The protest was organized by the Amazon Employees for Climate Justice, a group of Amazon tech workers which launched in early 2019 and initially gained traction with workers over concerns about climate change. The group has also been speaking out on warehouse working conditions during the coronavirus pandemic.

“We are here today because we know that democracy only works when everyone can and does participate,” said an Amazon software engineer, speaking on megaphone at the rally. “We know that work is a major barrier for people all across the country. That’s why we’re calling on Amazon, the second-largest private employer in country, to give all workers paid time off to vote.”

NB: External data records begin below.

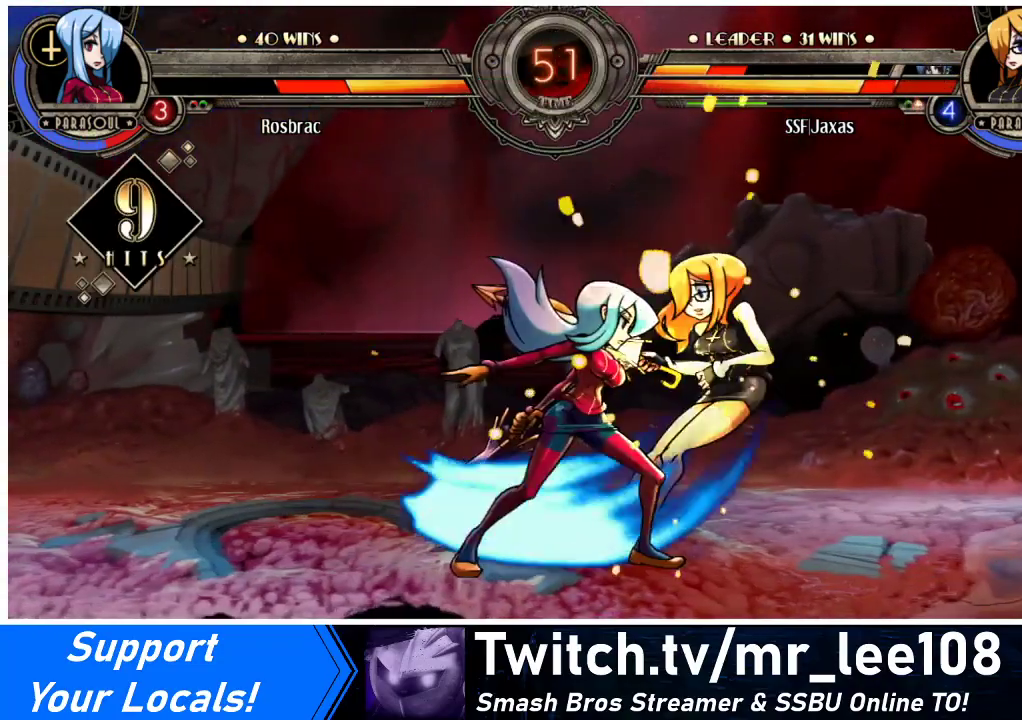
{"buttons": ["DPAD_DOWN", "DPAD_RIGHT"], "events": [[33, "DPAD_RIGHT", "up"], [200, "SQUARE", "up"], [233, "DPAD_RIGHT", "down"], [367, "DPAD_DOWN", "down"]]}
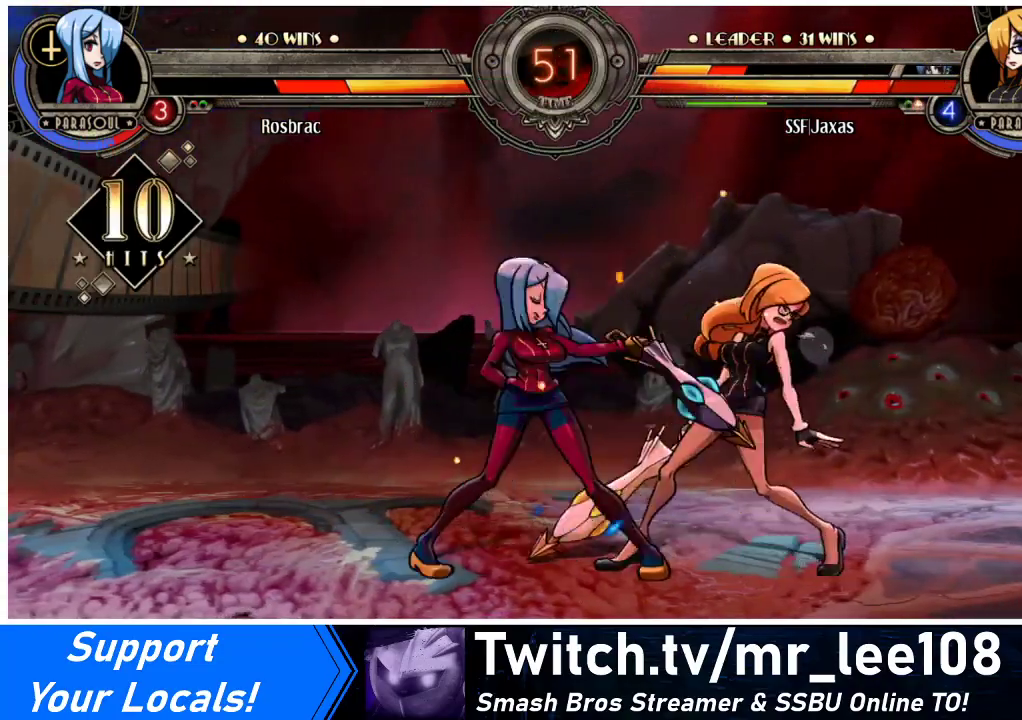
{"buttons": ["DPAD_DOWN", "DPAD_RIGHT"], "events": []}
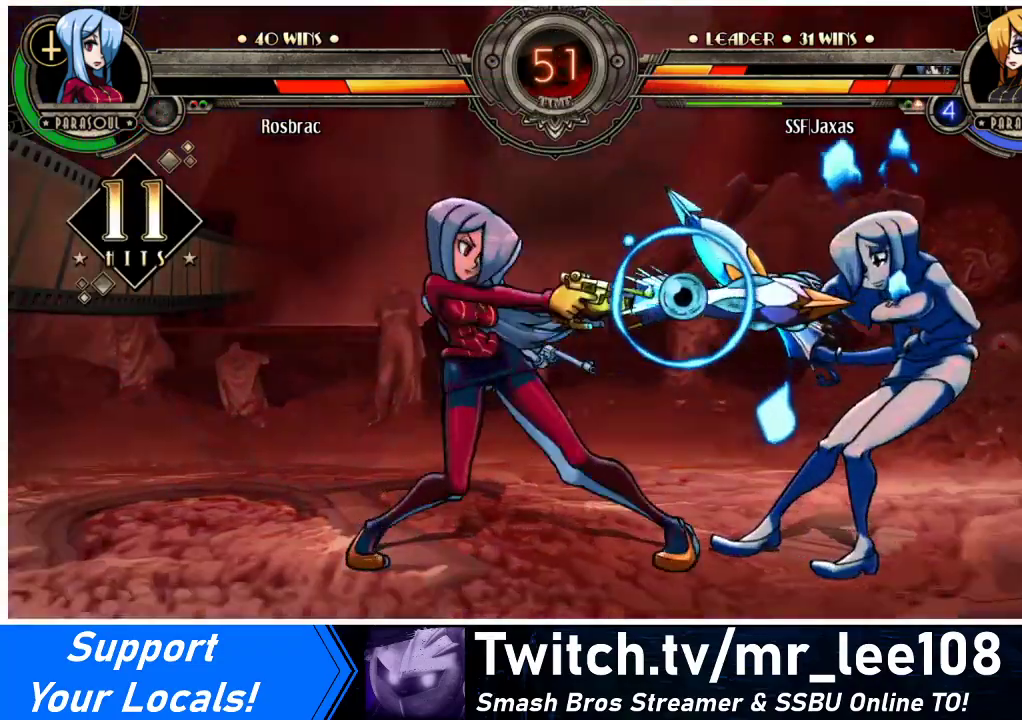
{"buttons": ["DPAD_DOWN", "DPAD_RIGHT"], "events": []}
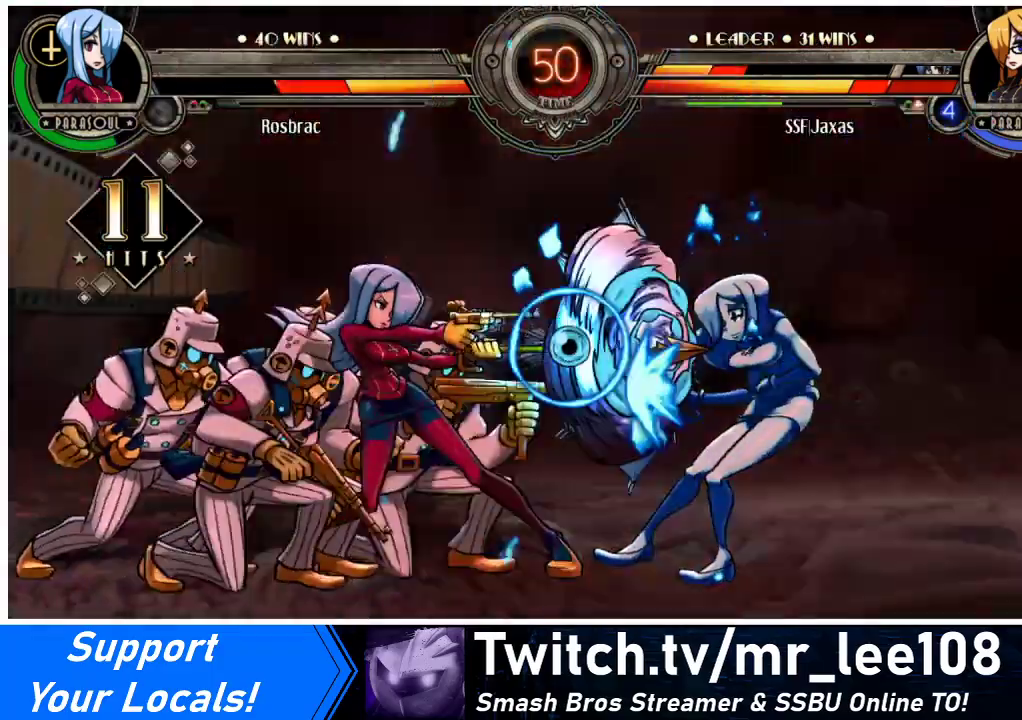
{"buttons": ["DPAD_DOWN", "DPAD_RIGHT"], "events": []}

(GeekWire Photo / Taylor Soper)
(Photo courtesy of Amazon Employees for Climate Justice)

The rally, which began at Amazon’s Spheres and moved to a Whole Foods store and an Amazon warehouse facility, follows an internal petition posted on the company’s internal ticketing system asking for paid time off to vote. The petition has been signed by more than 6,000 employees.

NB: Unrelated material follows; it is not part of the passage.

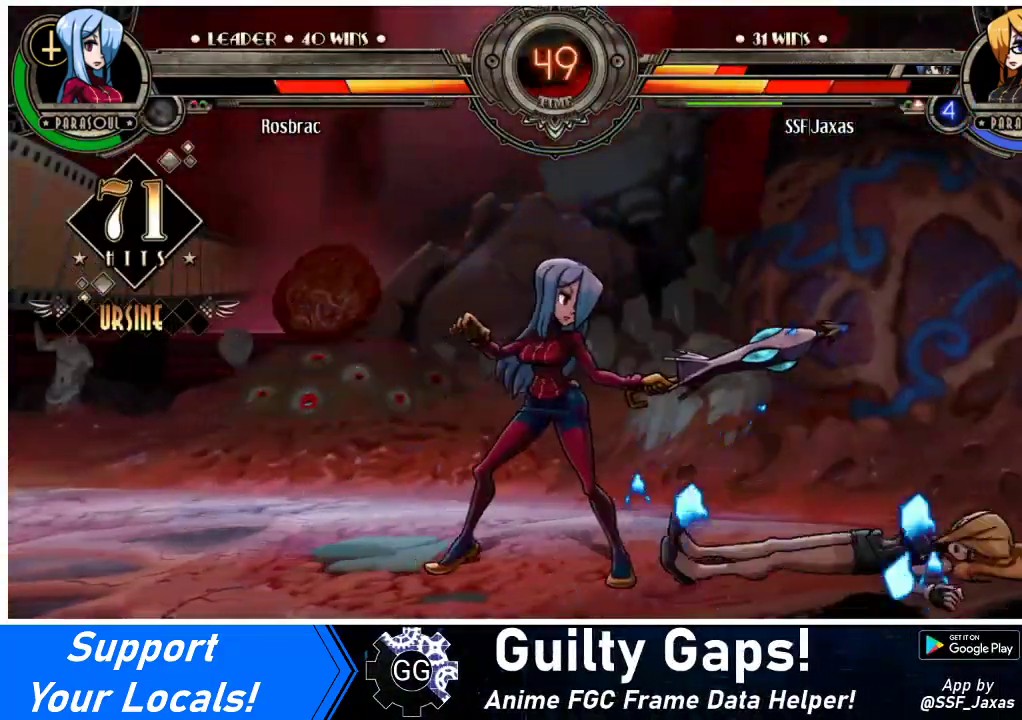
{"buttons": ["DPAD_UP", "DPAD_RIGHT"], "events": [[467, "DPAD_UP", "down"]]}
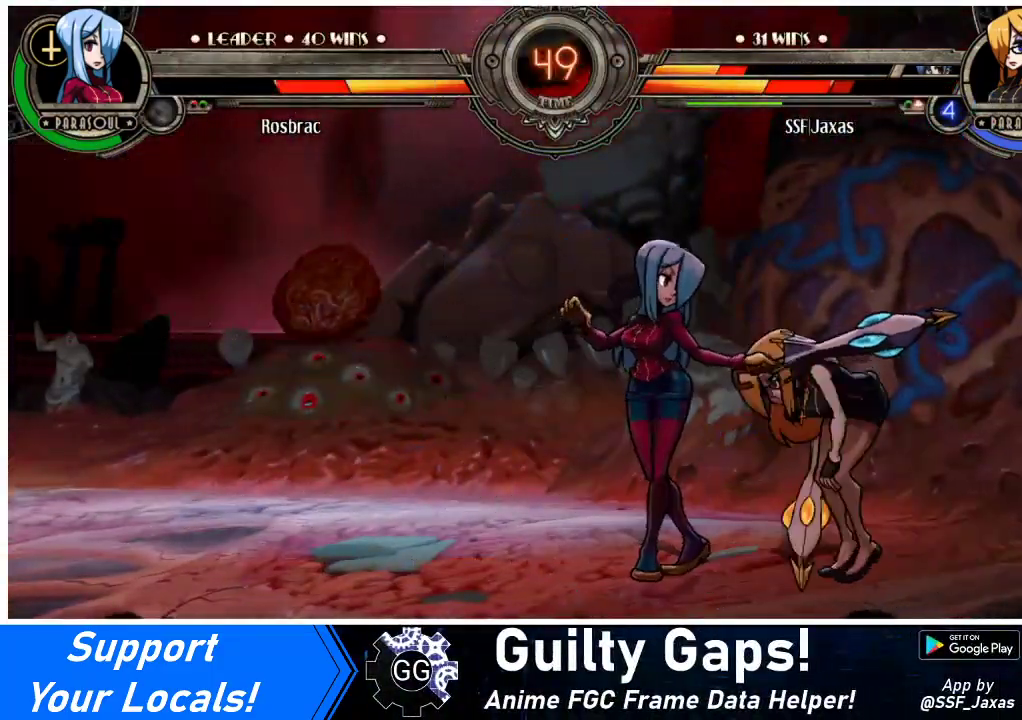
{"buttons": ["DPAD_RIGHT"], "events": [[367, "DPAD_UP", "up"]]}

Rally organizers said on Saturday they hadn’t yet heard back from Amazon executives.

“We have supplied all of our employees with information on how to register to vote, details of their local polling locations and how to request time off to vote,” an Amazon spokesperson said in a statement. “In all 47 states with in person voting, employees that lack adequate time before or after their scheduled workday to vote, can request and be provided excused time off. The number of hours and pay provided to employees varies by state in line with local laws.”

Amazon managers have been informed that PTO requests for voting should be approved and/or accommodated.

Amazon’s headcount increased to 876,800 employees as of June 30, not including seasonal and temporary workers.

The petition and rally come at a time when hours-long lines are being reported in states where early voting has begun.

Other companies such as Walmart and Best Buy are giving workers paid time off to vote.

Editor’s note: Statement from Amazon added to this story.